Nach Ankunft des Wahlvorstands wurde nun gemeinsam de Plombe entfernt, mit der die Kiste im zentralen Wahlbüro verschlossen worden war. Dabei handelt es sich um eine echt altmodische Bleiplombe die eine Drahtschlaufe sichert. Ein Do-it-yourself Plombier-Kit für den ambitionierten Power-Voter gibt es hier für unter 100 Euro. Braucht man nur noch einen passenden Plombenstempel, der sich aus dem Abdruck einer Plombe ohne weiteres erstellen lässt. Die Plombe nebst Draht wurde dann zeremoniell im Wahlprotokoll verewigt..
Das Gehäuse der Rechnerplatine im Wahlcomputer wies interessanterweise zwei Siegel auf. Eines von Nedap, leicht aufgewertet durch den Einsatz von Plaste statt Papier (wie es noch in der ZDF-Doku zu sehen war) und eine kleines schwarzes von der PTB. Vermutlich wurde das nach der Sonderprüfung angebracht.
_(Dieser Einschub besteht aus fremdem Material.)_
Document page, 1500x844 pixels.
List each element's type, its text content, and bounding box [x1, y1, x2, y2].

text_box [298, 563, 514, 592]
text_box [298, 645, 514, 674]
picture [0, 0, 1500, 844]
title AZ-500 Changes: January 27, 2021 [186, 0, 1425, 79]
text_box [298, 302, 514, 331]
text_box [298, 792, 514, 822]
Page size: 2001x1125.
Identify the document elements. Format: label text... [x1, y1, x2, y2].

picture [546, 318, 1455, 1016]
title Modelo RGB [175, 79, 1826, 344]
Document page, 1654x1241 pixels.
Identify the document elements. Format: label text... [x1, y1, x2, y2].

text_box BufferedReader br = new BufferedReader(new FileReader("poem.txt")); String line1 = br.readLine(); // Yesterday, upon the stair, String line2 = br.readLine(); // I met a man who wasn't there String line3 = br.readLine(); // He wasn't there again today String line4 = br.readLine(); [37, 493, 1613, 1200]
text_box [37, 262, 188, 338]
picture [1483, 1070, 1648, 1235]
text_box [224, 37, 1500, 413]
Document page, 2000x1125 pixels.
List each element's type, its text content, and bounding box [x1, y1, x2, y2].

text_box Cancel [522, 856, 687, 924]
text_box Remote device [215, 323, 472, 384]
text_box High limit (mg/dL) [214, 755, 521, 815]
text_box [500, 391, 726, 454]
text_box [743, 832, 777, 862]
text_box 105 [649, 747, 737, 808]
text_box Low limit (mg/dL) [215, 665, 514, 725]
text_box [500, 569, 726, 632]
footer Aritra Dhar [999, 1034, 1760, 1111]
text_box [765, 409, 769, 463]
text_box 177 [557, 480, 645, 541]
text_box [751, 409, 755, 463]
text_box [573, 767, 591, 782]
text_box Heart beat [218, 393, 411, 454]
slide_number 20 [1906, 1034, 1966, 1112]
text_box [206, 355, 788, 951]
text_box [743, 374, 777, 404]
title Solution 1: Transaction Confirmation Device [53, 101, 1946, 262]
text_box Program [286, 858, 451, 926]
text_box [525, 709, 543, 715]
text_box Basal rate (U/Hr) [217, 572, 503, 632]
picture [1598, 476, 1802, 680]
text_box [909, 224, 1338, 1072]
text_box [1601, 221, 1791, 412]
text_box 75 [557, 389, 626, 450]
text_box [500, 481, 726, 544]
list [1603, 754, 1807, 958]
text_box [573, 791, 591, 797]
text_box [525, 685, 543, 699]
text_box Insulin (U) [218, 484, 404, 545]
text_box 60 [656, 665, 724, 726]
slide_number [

In dem Nedap-Koffer befindet sich dann noch der Ausdruck (vulgo Konfigurations-Kassenzettel) mit den Parametern, die im zentralen Wahlbüro eingestellt wurden. Der Ausdruck umfasst Stimmbezirk, Kandidaten, Stimmmodul-Nummer, Prüfsumme der beiden ROMs und ähnliches. Frappierender Weise wird im Wahllokal die Prüfsumme nicht gegen den Wahlcomputer verifiziert . Die Wahlvorstände konnten durchweg mit dem Begriff “Checksumme” der auf dem Kassenzettel steht nichts anfangen. Falls es eine Prüfsummen-Prüfung gab, wurde die im zentralen Wahlbüro durchgeführt. Wie alles dort unter Ausschluss der Öffentlichkeit, und damit faktisch gegen Insiderangriffe total wertlos. Es ist natürlich klar, daß so eine aus einer Blackbox generierte Checksumm keinen ernsthaften Schutz gegen manipulierte ROMs bietet, die würden einfach darauf programmiert werden die korrekten Prüfsummen anzuzeigen. Nichts leichter als das. Das die Wahlcomputer-Fetischisten aber nichtmal den Anschein von Sicherheit gegen Softwaremanipulation oder wenigstens gegen EPROM-Fehler wahren, den so eine selbstgenerierte Prüfsumme bildet, fand ich dann doch schon bemerkenswert. Die Konfigurations-Kassenzettel, die im zentralen Wahlbüro erstellt wurden, waren laute Unterschriftendatum bis zu zehn Tage alt, d.h. so lange standen die Nedap-Kisten da mindestens im Lager.